**PROVIDED TEXT:**
- IATA: none; ICAO: none; FAA LID: 76B;

Summary
- Airport type: Public use
- Owner: James M. Build
- Serves: Naples, Maine
- Elevation AMSL: 268 ft / 82 m
- Coordinates: 43°59′13″N 070°37′06″W﻿ / ﻿43.98694°N 70.61833°W
- Interactive map of Long Lake Seaplane Base

Runways
| Direction | Length |  | Surface |
| ft | m |
| 16/34 | 15,000 | 4,572 | Water |

Statistics (2010)
- Aircraft operations: 260
- Source: Federal Aviation Administration

= Long Lake Seaplane Base (Naples, Maine) =

Long Lake Seaplane Base is a privately owned, public use seaplane base on Long Lake in Cumberland County, Maine, United States. It is located one nautical mile (2 km) northeast of the central business district of Naples, Maine.

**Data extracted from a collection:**

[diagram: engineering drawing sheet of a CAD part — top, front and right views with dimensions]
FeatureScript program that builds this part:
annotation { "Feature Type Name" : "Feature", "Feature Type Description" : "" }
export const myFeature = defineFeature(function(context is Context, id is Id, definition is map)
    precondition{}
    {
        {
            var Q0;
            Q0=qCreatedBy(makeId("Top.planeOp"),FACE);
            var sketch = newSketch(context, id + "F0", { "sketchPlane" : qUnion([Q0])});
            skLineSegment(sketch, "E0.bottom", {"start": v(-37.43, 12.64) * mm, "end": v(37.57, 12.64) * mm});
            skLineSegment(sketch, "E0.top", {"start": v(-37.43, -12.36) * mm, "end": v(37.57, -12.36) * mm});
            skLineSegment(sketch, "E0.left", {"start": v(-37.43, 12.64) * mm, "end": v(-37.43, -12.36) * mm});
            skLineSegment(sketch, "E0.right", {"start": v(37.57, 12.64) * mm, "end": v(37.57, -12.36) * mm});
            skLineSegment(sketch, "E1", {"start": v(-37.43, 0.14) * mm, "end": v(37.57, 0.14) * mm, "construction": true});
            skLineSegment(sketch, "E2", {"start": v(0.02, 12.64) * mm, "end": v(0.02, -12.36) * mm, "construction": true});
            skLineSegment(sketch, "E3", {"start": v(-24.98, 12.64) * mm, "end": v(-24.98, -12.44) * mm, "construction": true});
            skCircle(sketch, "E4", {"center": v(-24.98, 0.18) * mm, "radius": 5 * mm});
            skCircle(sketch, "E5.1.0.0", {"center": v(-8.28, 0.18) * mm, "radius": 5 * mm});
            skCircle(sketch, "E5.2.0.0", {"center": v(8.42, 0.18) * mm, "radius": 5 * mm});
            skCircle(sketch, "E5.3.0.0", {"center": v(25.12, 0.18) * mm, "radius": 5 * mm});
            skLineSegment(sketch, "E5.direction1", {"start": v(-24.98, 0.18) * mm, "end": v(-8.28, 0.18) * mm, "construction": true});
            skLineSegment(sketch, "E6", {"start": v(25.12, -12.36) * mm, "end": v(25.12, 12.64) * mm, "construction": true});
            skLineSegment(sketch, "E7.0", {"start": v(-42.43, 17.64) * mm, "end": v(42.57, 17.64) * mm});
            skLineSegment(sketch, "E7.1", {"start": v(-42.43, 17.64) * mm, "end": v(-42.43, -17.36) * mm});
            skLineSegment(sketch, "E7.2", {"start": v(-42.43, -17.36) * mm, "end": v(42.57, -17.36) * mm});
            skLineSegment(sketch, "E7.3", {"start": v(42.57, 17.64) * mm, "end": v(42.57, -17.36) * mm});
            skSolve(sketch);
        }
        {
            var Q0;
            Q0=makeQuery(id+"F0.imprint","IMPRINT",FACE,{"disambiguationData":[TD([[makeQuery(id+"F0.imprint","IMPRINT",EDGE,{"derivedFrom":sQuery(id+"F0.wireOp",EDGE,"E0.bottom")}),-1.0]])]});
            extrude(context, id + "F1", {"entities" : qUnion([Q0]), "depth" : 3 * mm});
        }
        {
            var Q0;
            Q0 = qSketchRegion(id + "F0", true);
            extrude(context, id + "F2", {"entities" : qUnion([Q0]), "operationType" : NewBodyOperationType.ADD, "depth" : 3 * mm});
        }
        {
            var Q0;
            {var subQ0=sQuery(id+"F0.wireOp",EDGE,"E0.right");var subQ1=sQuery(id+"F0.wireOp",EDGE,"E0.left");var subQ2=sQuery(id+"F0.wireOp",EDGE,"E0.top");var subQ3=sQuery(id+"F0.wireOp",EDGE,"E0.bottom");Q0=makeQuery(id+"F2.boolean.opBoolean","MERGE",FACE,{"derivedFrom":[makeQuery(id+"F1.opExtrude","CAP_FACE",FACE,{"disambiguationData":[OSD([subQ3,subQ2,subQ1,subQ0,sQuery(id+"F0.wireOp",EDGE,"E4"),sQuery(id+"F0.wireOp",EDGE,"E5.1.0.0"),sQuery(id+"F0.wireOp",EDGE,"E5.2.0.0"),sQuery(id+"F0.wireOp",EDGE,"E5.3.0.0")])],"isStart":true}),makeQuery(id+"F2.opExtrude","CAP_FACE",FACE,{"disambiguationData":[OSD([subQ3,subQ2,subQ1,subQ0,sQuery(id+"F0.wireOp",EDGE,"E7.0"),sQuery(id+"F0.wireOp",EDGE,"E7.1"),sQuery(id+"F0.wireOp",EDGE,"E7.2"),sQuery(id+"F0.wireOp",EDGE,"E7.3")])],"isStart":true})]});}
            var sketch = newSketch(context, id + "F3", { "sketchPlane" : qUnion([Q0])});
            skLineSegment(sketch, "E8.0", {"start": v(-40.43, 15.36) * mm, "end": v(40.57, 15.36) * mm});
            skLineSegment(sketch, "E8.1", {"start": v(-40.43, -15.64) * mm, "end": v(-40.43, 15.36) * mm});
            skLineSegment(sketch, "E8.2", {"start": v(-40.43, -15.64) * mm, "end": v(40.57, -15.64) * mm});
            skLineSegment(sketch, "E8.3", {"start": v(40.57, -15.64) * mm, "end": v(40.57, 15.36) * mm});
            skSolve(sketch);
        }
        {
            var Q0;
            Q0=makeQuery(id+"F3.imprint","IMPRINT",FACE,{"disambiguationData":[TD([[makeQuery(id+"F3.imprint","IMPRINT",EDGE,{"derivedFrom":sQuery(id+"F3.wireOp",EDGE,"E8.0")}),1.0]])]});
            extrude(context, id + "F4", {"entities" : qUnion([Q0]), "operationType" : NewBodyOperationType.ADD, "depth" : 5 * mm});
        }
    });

**TASKS TO PERFORM:**
1 > Reproduce word for word the passage of the Long Lake Seaplane Base text that starts at the words "- Aircraft operations: 260" and ends after "of Naples, Maine.".
2 > How would you summarize the Long Lake Seaplane Base text in two sentences?

**RESPONSES BY TASK:**
1 >
- Aircraft operations: 260
- Source: Federal Aviation Administration

= Long Lake Seaplane Base (Naples, Maine) =

Long Lake Seaplane Base is a privately owned, public use seaplane base on Long Lake in Cumberland County, Maine, United States. It is located one nautical mile (2 km) northeast of the central business district of Naples, Maine.

2 > Long Lake Seaplane Base is a privately owned, public use seaplane base on Long Lake in Cumberland County, Maine, one nautical mile (2 km) northeast of the central business district of Naples. Its single water runway, 16/34, is 15,000 ft (4,572 m) long, and the Federal Aviation Administration reports 260 aircraft operations for 2010.